• Selected excerpt

▼

AP FACT CHECK: Wisconsin election probe ignores some facts

Mar 2, 2022, 2:12 PM | Updated: 4:42 pm

MADISON, Wis. (AP) — A former Wisconsin Supreme Court justice examining the 2020 election in battleground Wisconsin laid out his interim findings this week and recommended that legislators should consider decertifying the state’s presidential result — a move attorneys have said is illegal.

But many of Michael Gableman’s claims have already been dismissed by courts or rejected by the state’s bipartisan election commission. Gableman, who was hired by the Assembly’s top Republican, acknowledged that he had voted for Donald Trump and had called the election stolen before he was ever appointed to look into it.

Here’s a look at some of the claims from his presentation to lawmakers on Tuesday and in the report:

GABLEMAN: “Wisconsin election officials’ widespread use of absentee ballot drop boxes violated Wisconsin law.”

▲

• Excerpted records
▼

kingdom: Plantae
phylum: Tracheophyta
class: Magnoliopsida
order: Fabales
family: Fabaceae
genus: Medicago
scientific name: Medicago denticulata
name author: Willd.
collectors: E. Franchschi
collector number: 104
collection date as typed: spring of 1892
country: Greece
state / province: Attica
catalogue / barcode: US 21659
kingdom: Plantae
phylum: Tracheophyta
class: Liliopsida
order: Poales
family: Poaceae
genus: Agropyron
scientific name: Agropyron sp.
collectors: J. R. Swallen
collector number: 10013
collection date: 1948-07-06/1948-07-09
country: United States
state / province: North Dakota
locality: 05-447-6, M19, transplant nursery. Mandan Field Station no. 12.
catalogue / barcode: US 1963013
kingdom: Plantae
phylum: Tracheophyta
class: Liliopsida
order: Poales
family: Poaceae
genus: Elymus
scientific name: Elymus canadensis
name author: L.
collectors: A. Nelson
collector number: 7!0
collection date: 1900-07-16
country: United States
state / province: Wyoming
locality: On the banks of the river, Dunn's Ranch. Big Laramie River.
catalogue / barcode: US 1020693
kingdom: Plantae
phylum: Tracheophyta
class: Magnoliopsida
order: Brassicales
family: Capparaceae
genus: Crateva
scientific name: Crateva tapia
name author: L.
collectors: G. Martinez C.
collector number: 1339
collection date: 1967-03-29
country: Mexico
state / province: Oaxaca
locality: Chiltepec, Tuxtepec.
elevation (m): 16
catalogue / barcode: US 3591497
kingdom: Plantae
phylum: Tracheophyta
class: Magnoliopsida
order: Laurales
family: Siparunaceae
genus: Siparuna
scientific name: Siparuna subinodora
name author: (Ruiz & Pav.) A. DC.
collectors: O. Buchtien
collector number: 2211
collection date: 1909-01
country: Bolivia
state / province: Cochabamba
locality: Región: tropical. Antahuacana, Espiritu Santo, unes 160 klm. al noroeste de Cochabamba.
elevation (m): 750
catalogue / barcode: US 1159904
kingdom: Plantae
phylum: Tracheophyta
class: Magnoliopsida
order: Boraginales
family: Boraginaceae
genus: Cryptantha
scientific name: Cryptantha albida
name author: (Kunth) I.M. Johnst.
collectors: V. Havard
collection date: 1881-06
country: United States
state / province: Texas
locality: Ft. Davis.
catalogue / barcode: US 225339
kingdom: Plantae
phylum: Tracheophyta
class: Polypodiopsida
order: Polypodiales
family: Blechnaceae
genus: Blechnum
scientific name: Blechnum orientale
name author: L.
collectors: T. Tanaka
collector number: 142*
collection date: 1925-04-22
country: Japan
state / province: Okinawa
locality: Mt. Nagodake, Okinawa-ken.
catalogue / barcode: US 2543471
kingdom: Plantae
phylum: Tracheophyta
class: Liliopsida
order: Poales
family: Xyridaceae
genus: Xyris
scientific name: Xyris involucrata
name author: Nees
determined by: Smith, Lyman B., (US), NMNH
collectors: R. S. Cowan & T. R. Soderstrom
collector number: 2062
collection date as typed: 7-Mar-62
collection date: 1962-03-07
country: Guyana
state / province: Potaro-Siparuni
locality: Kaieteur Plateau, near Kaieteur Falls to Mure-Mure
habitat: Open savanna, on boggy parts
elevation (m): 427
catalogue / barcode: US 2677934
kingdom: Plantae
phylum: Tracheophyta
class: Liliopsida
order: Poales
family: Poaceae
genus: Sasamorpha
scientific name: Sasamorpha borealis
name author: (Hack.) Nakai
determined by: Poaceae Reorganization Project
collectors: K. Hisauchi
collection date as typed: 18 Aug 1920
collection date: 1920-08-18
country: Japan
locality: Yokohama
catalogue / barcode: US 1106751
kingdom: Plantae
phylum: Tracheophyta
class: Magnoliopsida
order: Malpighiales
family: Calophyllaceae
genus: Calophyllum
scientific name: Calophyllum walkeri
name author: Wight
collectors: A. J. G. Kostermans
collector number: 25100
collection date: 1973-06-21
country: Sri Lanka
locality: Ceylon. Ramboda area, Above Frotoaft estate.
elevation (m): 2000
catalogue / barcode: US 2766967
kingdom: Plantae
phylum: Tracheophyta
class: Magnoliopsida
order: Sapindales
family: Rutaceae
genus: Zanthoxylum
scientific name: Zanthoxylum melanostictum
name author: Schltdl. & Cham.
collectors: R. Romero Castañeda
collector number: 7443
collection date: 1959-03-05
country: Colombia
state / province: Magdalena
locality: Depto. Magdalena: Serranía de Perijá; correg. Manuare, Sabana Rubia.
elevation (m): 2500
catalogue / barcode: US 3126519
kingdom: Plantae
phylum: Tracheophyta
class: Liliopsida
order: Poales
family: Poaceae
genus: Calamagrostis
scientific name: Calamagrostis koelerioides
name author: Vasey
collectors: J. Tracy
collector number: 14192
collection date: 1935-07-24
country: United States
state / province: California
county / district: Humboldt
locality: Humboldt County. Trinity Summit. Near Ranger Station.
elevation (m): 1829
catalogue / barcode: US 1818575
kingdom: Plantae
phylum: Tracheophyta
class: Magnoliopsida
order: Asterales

▲

• Things to do
1. According to the Wisconsin election fact check, who hired Michael Gableman?
2. Continue the Wisconsin election fact check from the point where it stops.

• Responses to the exercise
1. He was hired by the Assembly's top Republican.

2.
THE FACTS: Wisconsin law is silent on absentee ballot boxes. The bipartisan Wisconsin Elections Commission before the 2020 election provided guidance to local election clerks who run elections, telling them that ballot boxes can be put wherever they want. Wisconsin’s top elections official testified last year that at least 528 drop boxes were used by more than 430 communities in the 2020 presidential election.

Both Republicans and Democrats supported the widespread use of ballot boxes in the past. However, after Trump’s loss in Wisconsin, his supporters questioned the legality of the elections commission’s guidance.

A judge in January said ballot boxes located outside of election clerks’ offices are illegal because nothing in state law allowed the elections commission to issue that guidance to clerks. The case is currently pending before the Wisconsin Supreme Court. The elections commission last month rescinded its guidance, in keeping with the lower court’s ruling.

___

GABLEMAN, claiming that the Wisconsin Elections Commission broke the law by directing municipal clerks not to dispatch voting assistants to nursing homes, which led to mentally unfit residents casting ballots: “The Wisconsin Elections Commission unlawfully directed clerks to violate rules which are in place to protect nursing home residents.”

THE FACTS: It’s more complicated than that.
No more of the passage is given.